ZU ERLEDIGENDE AUFGABE:
Führe den Forumsthread über Rezepte für Rotfeder und Rotauge im Anschluss an seinen letzten Satz weiter.

### SEITENTEXT ###

# Suche gutes Rezept für Rotfeder & Co.



## Raubwels (20. Juli 2016)

Hi,
hat jemand ein gutes Rezept für Rotfeder / Rotauge & Co.
Und ich meine nicht einlegen wie Brathering oder so, sondert gebraten, gegrillt etc.

Petri
Raubwels


----------



## Franky (20. Juli 2016)

*AW: Suche gutes Rezept für Rotfeder & Co.*

Moin...
Rotaugen sind schon verdammt lecker, aber leider auch sehr grätenreich, weshalb die Verarbeitung als "Brathering" auch sehr sinnvoll ist.
Wenn das nicht weiter stört, würde ich die auf dem Grill behandeln, wie Dorade, Wolfsbarsch oder oder: Schuppen, einschneiden würzen/füllen (Tomate, Limette (schmeckt mir besser als Zitrone), Rosmarin, Thymian), leicht einölen ("Knobi-Öl" :q) und dann bei relativ großer Hitze "angrillen" und "gar ziehen" lassen...


----------



## Lazarus (20. Juli 2016)

*AW: Suche gutes Rezept für Rotfeder & Co.*

Das Handicap der Weißfische ist ja nicht ihr Geschmack, sondern die vielen Gräten. Diese kannst du nicht nur durch sauer einlegen 'entschärfen', sondern auch durch Schröpfen.
Dazu die obere Hälfte des Fisches alle paar Millimeter quer einschneiden. Je enger die Schnitte nebeneinander liegen, desto weniger spürt man die Gräten. So tief schneiden, bis du spürst, dass du die Gräten durchschnitten hast. Klingt kompliziert, ist aber ganz einfach.
Den so vorbereiteten Fisch kannst du dann beliebig weiterverarbeiten, egal ob auf dem Grill oder in der Pfanne.

Hier wird das Schröpfen schön gezeigt, ein interessantes Rezept ist auch gleich dabei:
http://www.blinker.de/forum/viewtopic.php?t=36295


----------



## Raubwels (20. Juli 2016)

*AW: Suche gutes Rezept für Rotfeder & Co.*

Danke für die schnellen Antworten.
Die waren sehr hilfreich und das Rezept klinkt auch sehr gut.

### BEREITGESTELLTES MATERIAL ###

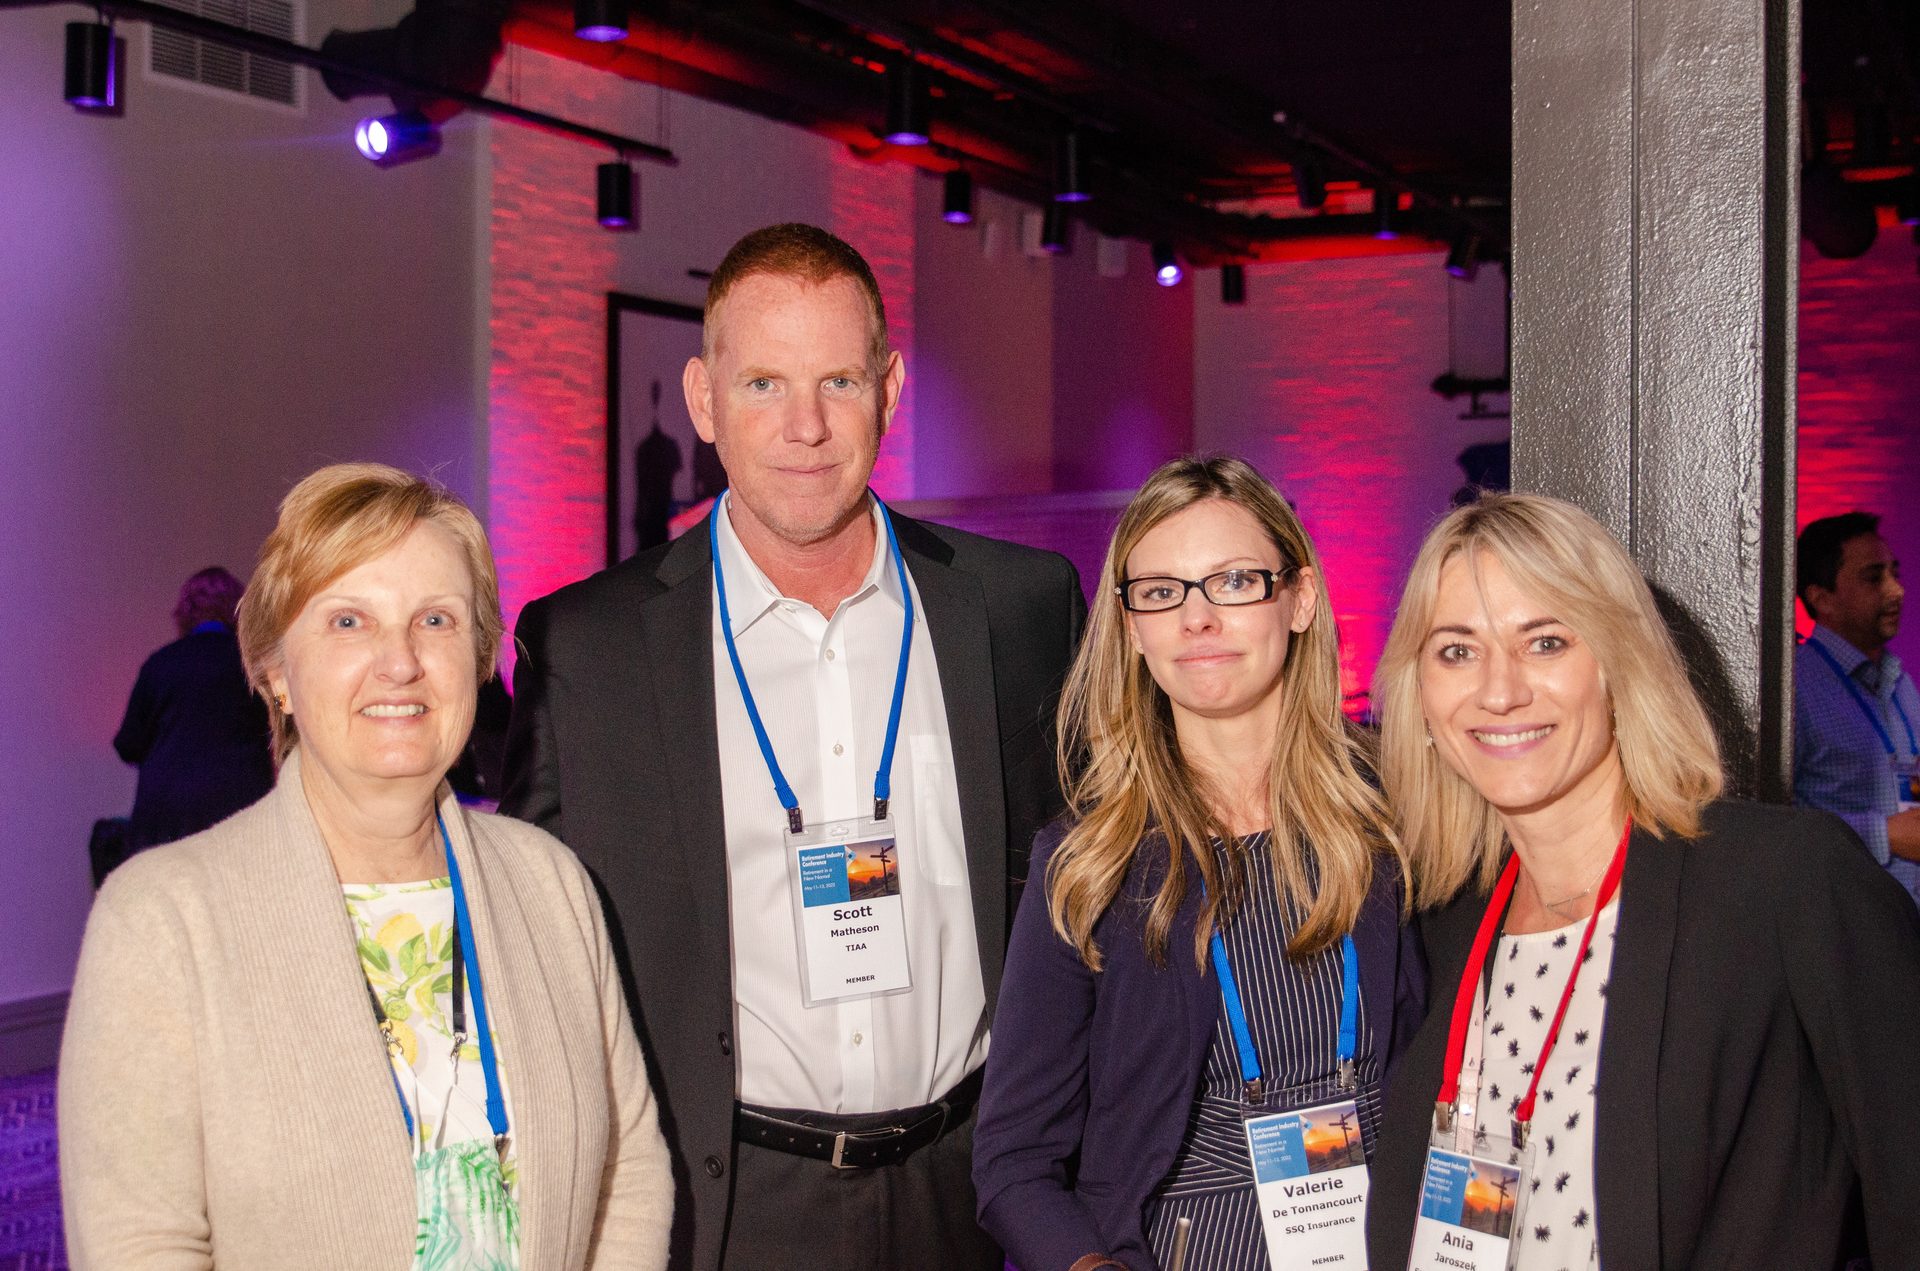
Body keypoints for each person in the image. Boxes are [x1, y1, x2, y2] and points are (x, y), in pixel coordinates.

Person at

###
### BEREITGESTELLTES MATERIAL ###

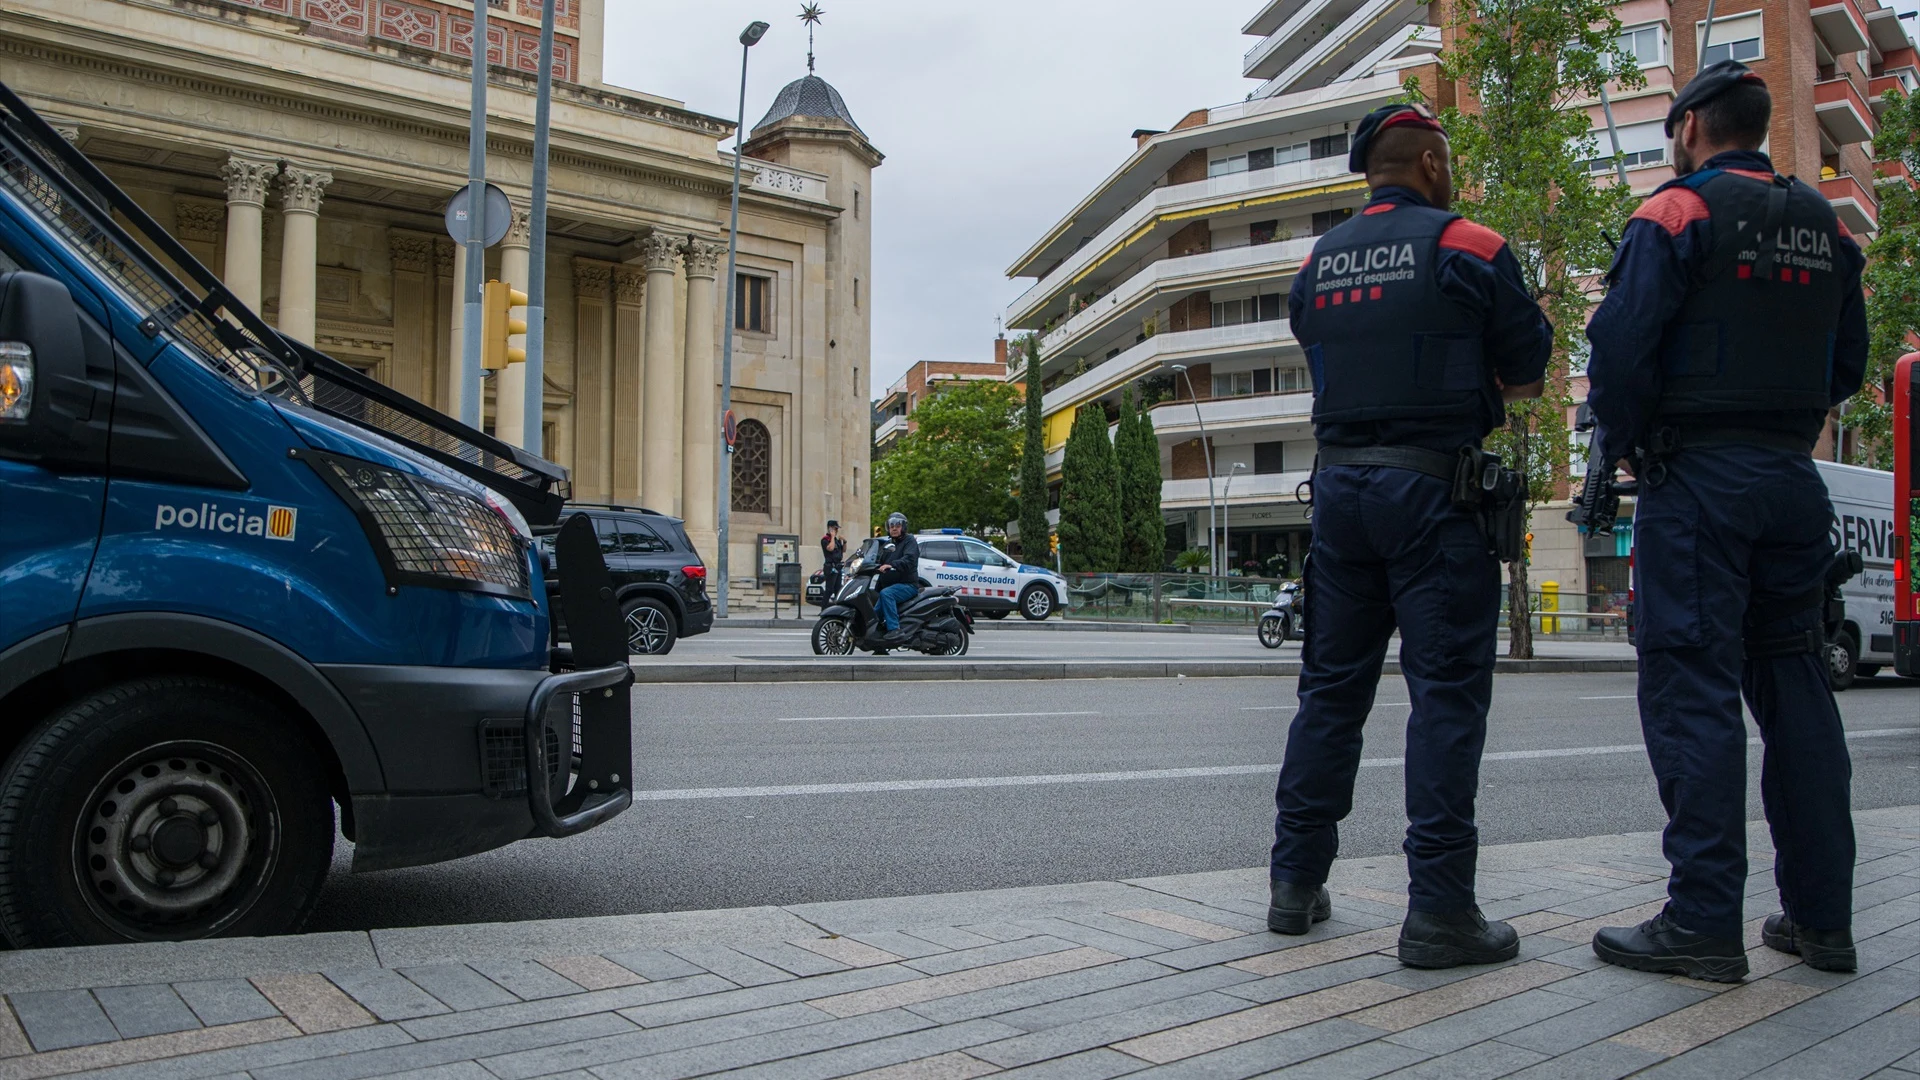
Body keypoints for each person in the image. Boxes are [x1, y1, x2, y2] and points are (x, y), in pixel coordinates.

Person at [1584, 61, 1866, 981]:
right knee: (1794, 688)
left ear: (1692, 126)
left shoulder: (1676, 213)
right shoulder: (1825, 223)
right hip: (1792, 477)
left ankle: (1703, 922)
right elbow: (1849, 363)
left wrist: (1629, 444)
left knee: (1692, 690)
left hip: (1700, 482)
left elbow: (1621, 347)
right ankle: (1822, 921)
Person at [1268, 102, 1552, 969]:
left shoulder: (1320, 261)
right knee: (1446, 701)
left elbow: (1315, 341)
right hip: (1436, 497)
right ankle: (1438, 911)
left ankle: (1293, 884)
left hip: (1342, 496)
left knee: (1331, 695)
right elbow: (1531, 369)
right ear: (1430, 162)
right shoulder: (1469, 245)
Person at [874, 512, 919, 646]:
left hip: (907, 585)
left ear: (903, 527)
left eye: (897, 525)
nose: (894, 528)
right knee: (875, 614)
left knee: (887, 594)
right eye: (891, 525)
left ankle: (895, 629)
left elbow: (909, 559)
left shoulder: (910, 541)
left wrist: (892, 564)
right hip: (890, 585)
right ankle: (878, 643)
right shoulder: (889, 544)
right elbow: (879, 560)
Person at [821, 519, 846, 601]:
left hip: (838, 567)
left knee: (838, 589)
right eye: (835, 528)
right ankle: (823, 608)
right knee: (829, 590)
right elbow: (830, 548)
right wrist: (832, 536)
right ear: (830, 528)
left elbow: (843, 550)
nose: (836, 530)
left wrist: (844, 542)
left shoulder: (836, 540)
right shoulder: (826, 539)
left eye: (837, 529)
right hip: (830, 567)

###
### BEREITGESTELLTES MATERIAL ###

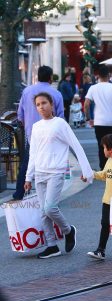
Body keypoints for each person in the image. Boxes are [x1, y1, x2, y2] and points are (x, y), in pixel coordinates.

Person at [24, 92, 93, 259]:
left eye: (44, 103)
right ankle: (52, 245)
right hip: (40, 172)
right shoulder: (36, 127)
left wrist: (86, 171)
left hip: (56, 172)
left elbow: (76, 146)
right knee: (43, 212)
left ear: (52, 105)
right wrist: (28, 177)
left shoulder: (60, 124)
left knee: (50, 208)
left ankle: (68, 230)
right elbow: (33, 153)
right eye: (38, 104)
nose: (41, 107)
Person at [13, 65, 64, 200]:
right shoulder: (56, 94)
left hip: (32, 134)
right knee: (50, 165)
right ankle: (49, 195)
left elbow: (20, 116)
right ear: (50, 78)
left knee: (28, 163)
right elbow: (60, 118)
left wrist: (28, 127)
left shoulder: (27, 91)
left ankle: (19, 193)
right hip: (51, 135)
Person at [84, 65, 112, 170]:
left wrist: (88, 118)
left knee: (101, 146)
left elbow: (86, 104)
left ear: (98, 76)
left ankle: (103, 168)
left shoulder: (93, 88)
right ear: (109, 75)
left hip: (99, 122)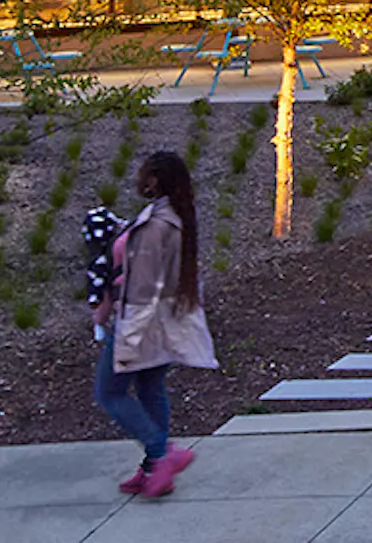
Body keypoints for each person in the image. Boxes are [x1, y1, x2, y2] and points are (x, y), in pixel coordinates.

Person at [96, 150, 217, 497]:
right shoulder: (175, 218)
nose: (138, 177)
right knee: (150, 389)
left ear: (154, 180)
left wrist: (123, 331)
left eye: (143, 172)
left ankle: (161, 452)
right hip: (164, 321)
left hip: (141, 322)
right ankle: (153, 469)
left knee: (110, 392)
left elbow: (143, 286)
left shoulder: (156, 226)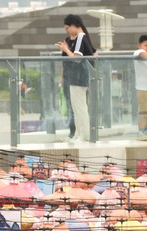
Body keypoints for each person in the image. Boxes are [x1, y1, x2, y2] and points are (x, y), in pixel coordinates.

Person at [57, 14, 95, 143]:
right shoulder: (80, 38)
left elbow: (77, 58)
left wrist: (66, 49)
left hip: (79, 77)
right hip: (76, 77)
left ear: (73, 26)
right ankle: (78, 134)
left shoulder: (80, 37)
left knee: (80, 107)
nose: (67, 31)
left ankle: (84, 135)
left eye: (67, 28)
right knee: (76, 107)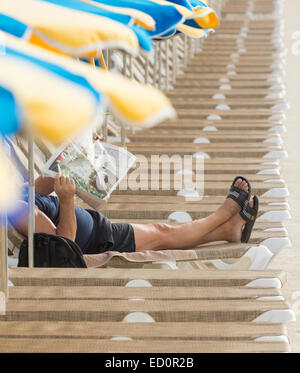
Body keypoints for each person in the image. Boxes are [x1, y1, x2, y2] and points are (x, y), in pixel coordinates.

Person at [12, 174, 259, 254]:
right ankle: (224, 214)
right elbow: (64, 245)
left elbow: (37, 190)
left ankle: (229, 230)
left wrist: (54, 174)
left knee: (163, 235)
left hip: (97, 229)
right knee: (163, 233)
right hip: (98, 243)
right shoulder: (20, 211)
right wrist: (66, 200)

###

ANTWORT ZUR AUFGABE:
Petri
Raubwels


----------



## schlotterschätt (20. Juli 2016)

*AW: Suche gutes Rezept für Rotfeder & Co.*



Raubwels schrieb:


> und das Rezept klinkt auch sehr gut.



Hier sind noch jede Menge mehr davon.
http://www.fischerundnaturfreunde.de/rezepte.htm

Am besten schmecken mir immer noch frisch gefangene Plötzen aus der Pfanne. Schuppen, ausnehmen, waschen, einsalzen (ca. 20-30min.) in Mehl wälzen und in heißem Butterschmalz schön braun braten.
Dazu 'ne Butterstulle und 'ne  kalte Molle.:vik:

http://www.bilder-upload.eu/show.php?file=83bf6e-1469009100.jpg


----------



## Naturliebhaber (20. Juli 2016)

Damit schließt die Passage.